Collect each line from the entries below that contains the word "values".

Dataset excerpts
[Start of Attachment]

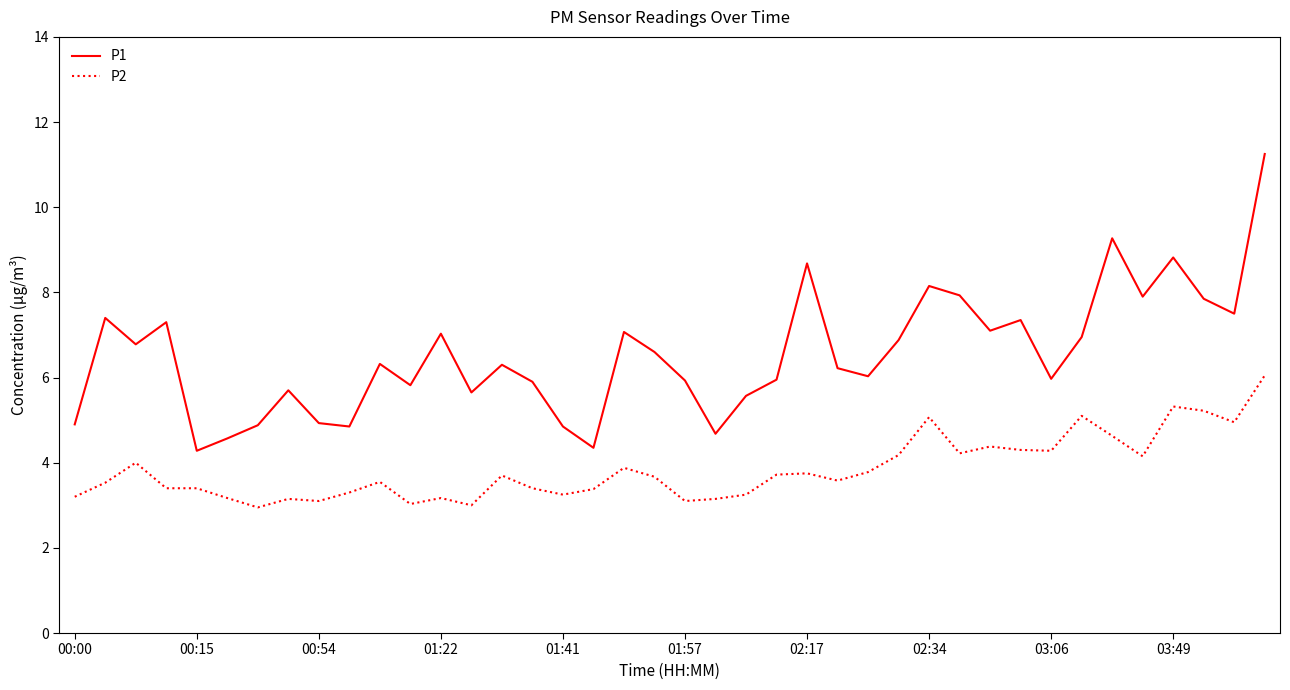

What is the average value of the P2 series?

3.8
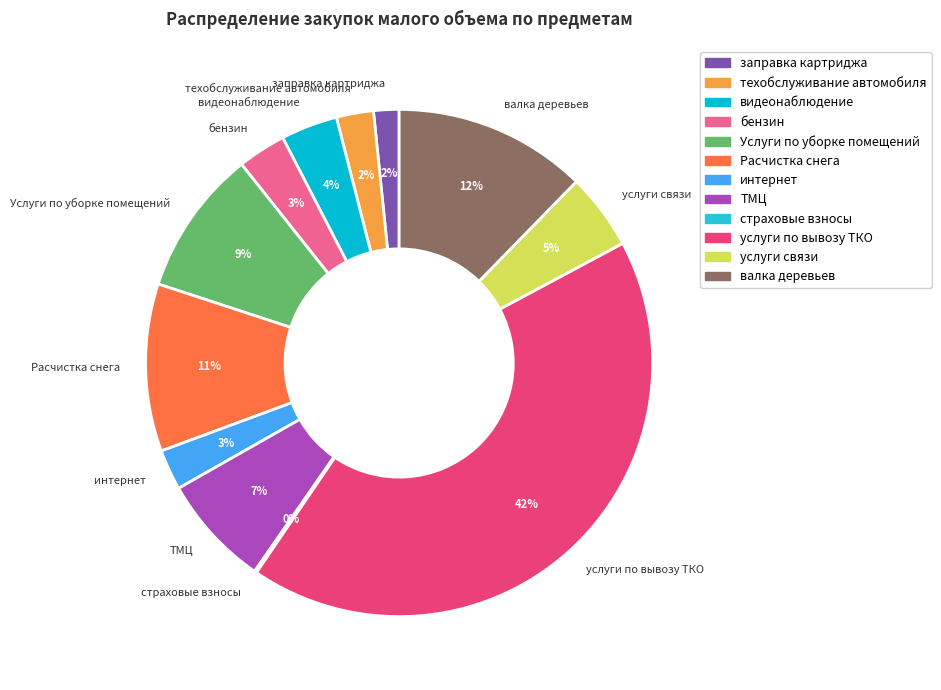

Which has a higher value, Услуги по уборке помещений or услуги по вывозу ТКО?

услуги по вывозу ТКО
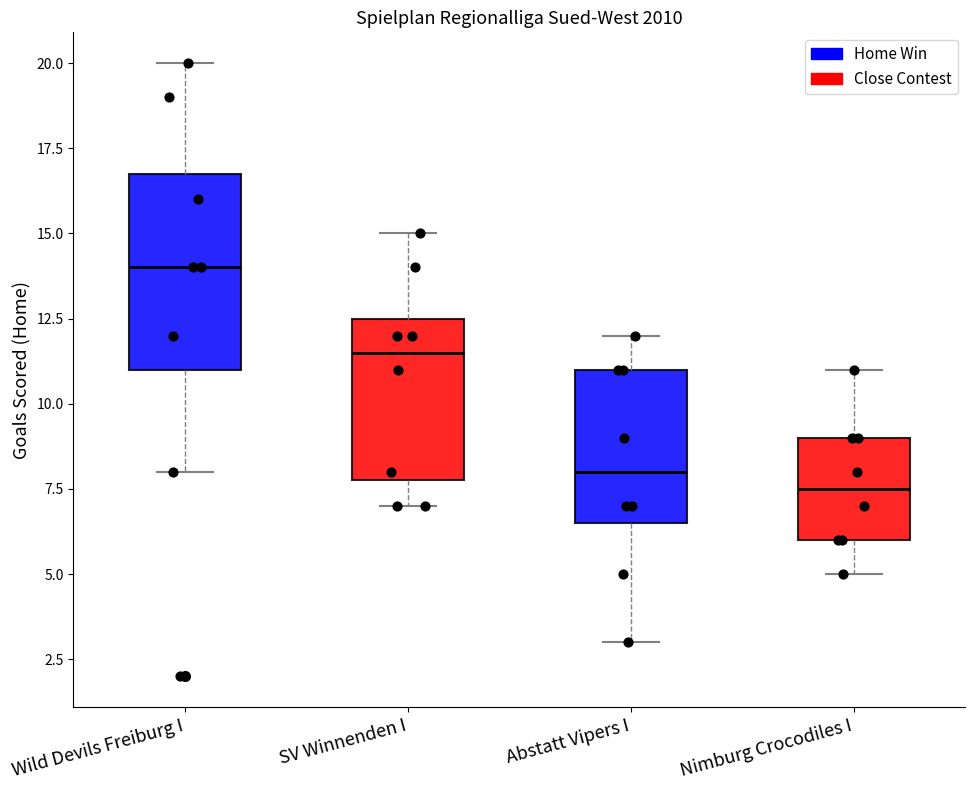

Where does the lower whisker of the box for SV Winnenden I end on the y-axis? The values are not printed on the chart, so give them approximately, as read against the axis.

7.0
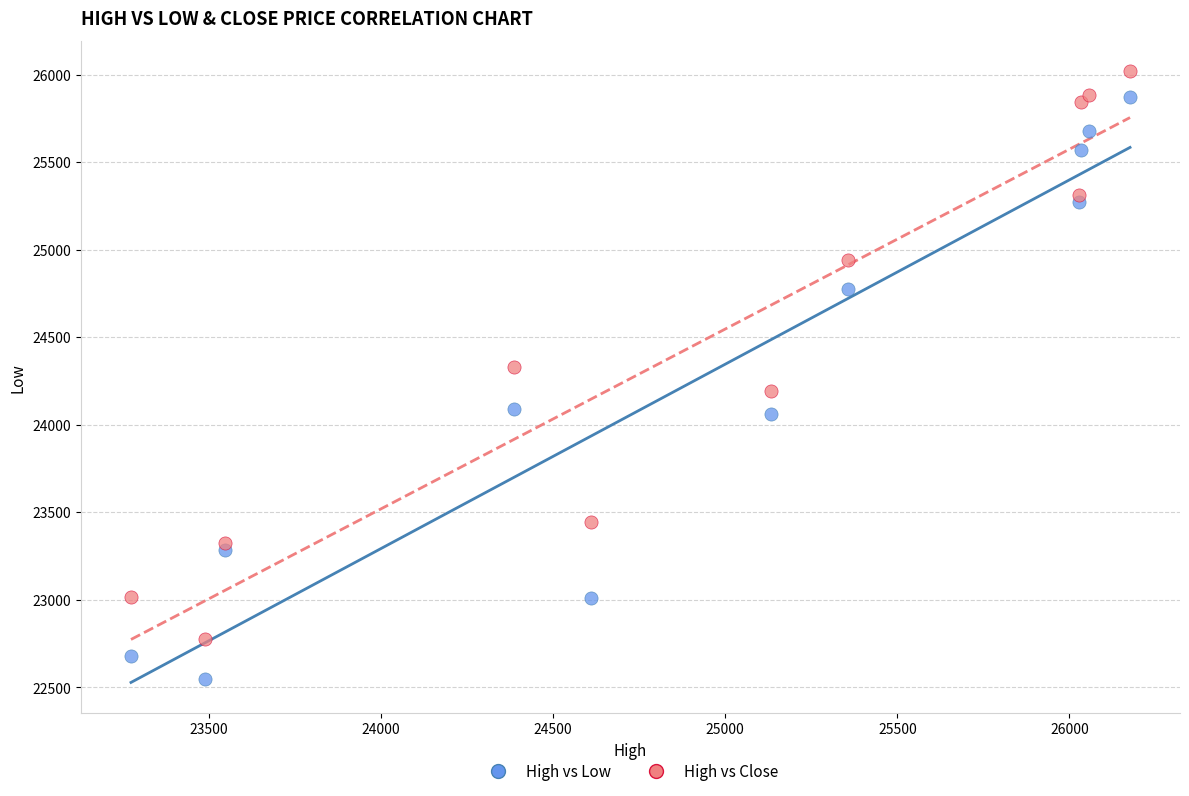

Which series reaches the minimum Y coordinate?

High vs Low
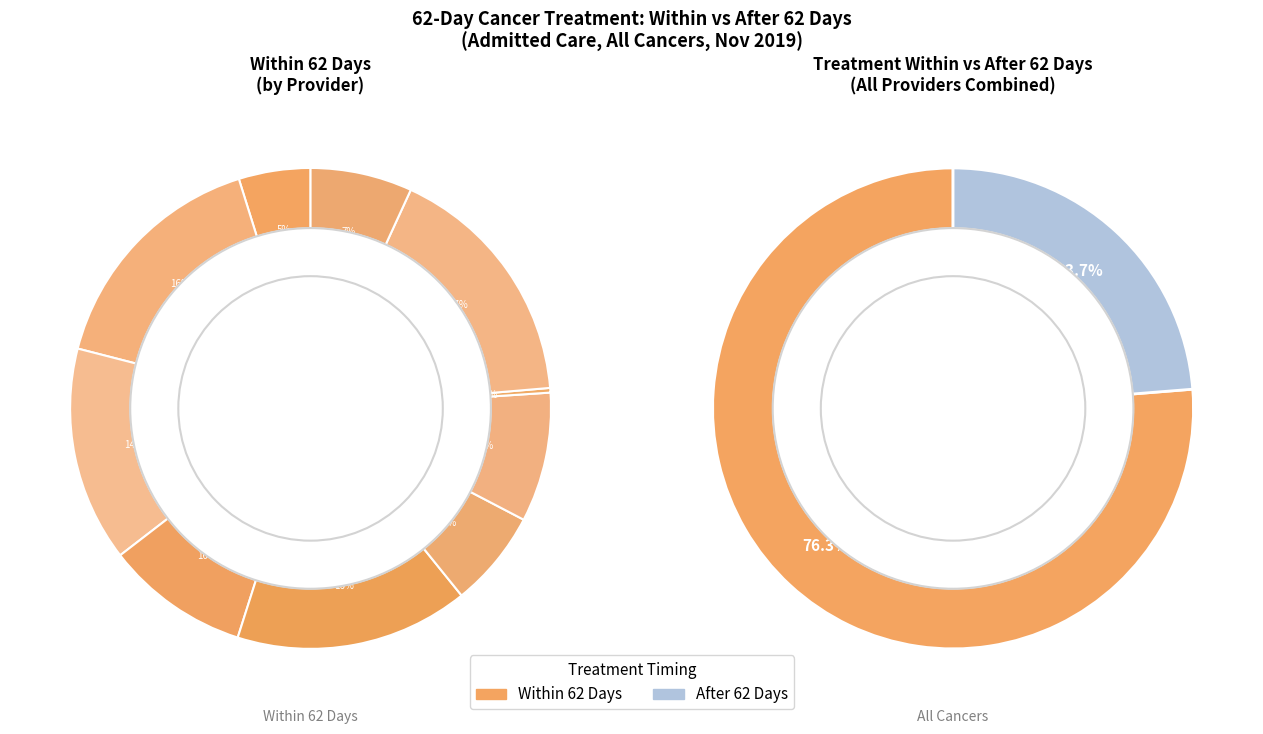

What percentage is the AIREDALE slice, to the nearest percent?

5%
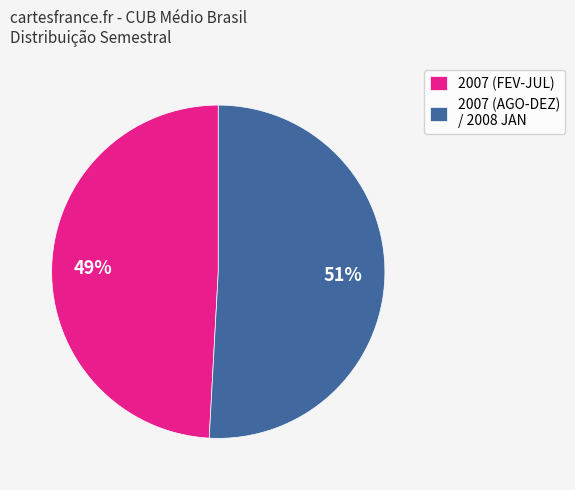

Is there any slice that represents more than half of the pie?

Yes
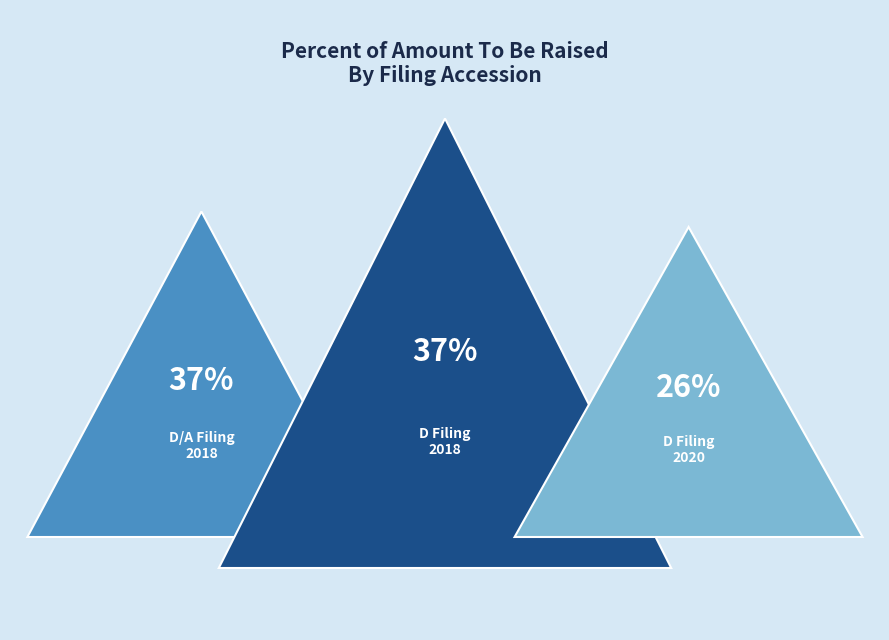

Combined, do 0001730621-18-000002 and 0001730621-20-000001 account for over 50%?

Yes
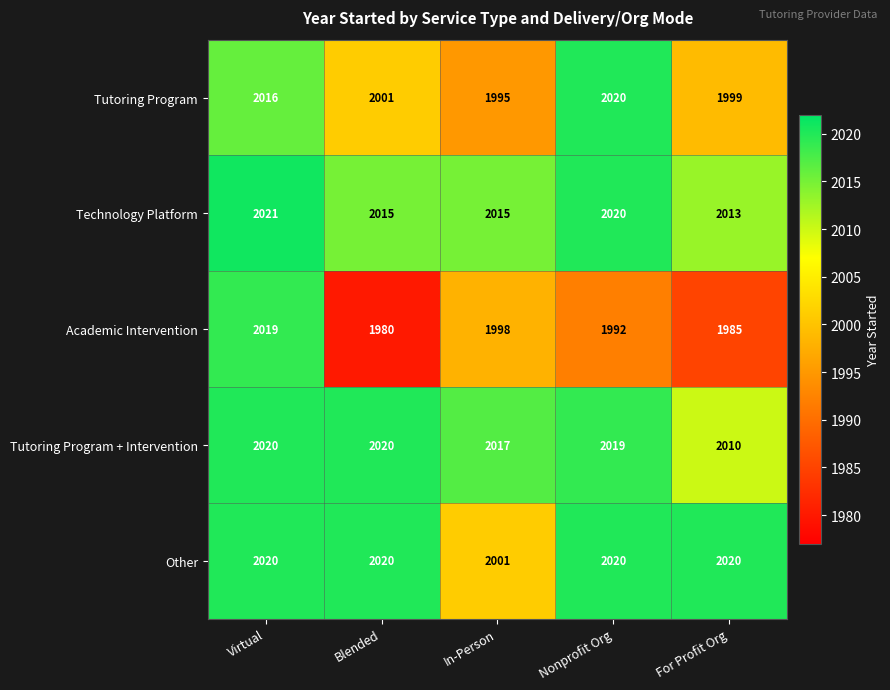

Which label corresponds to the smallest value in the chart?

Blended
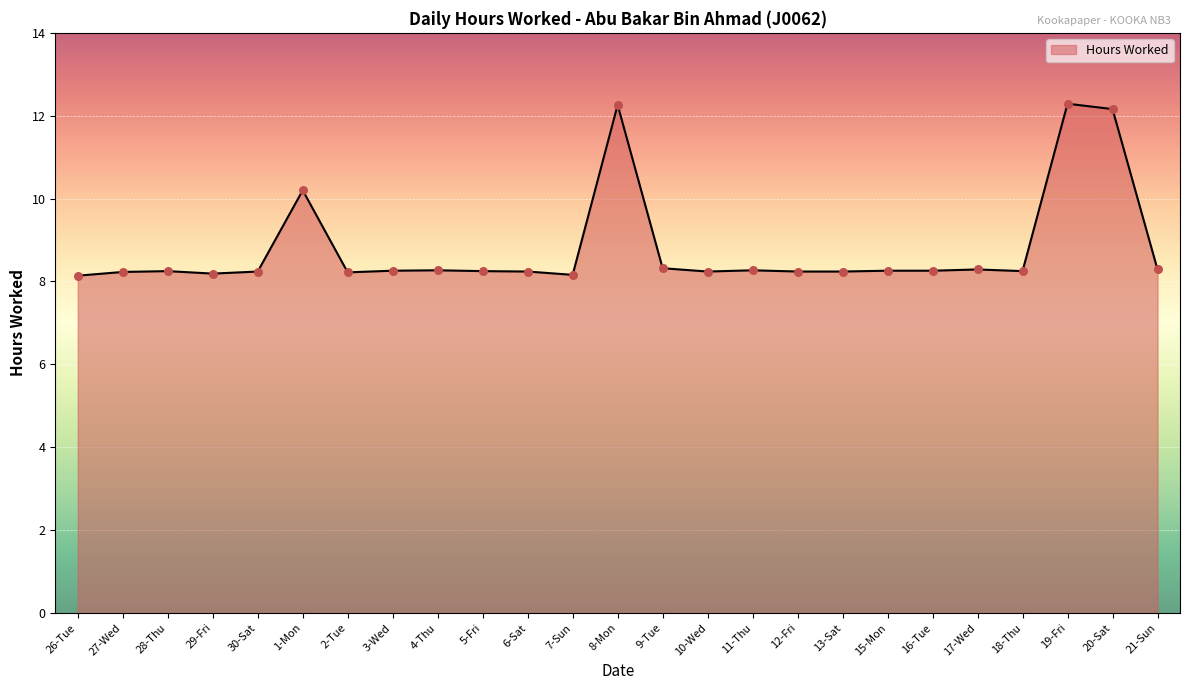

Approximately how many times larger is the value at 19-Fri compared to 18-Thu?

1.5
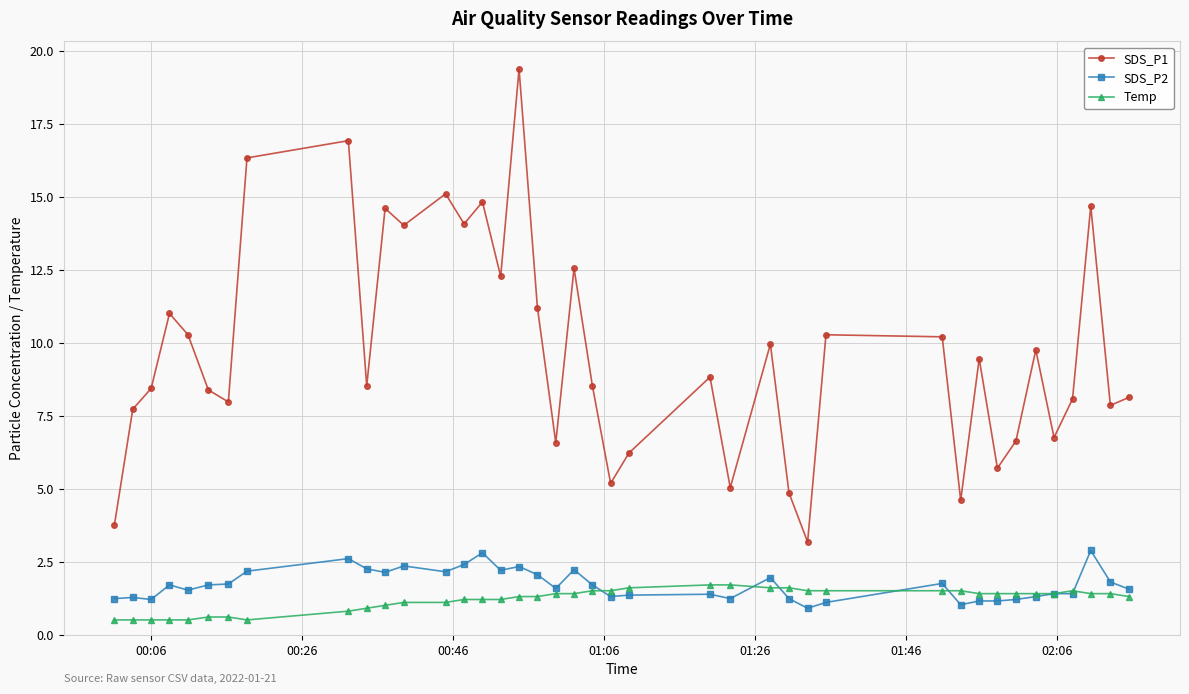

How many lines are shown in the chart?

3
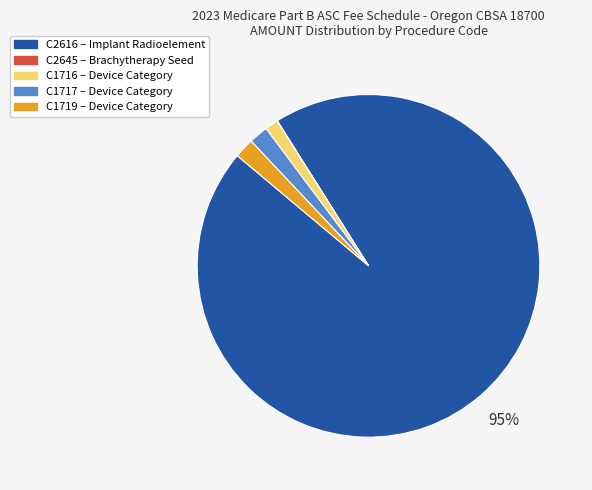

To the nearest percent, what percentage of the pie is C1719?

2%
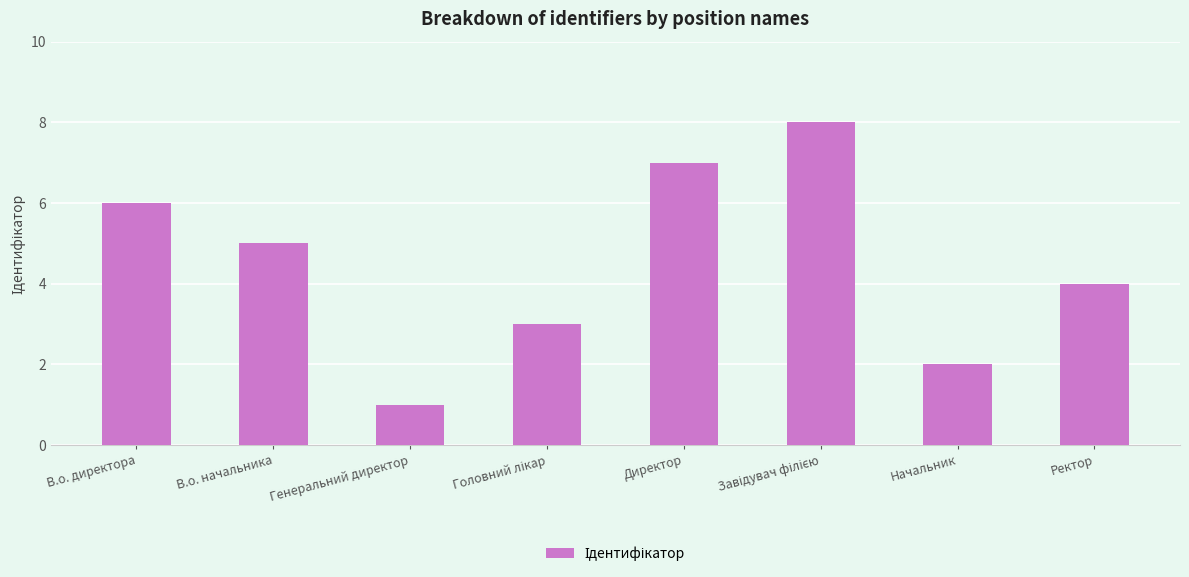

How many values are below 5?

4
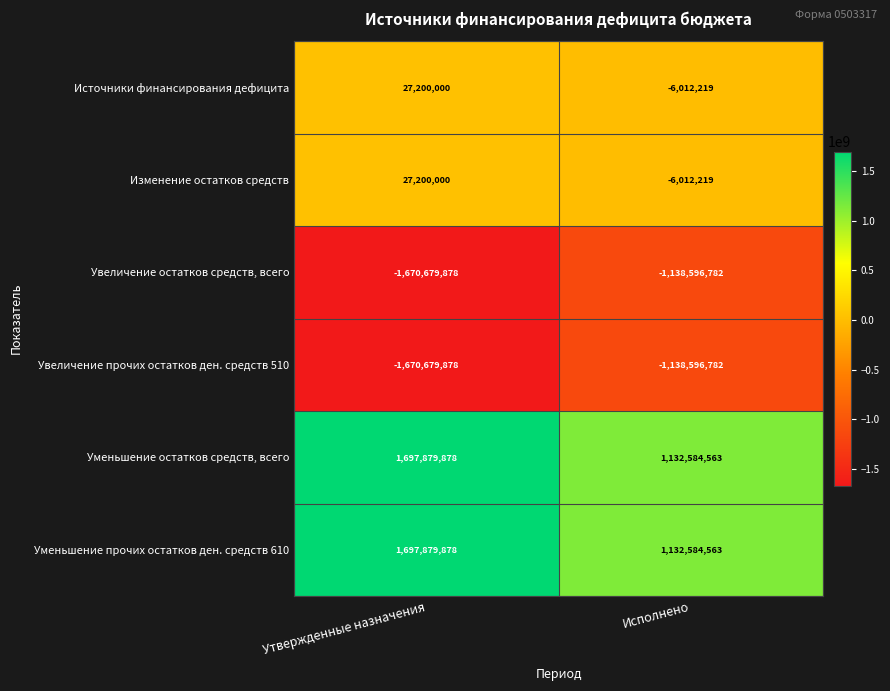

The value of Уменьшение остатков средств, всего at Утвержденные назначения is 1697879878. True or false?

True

[End of Attachment]

OUTPUT FOR THIS TASK
Where does the lower whisker of the box for SV Winnenden I end on the y-axis? The values are not printed on the chart, so give them approximately, as read against the axis.
How many values are below 5?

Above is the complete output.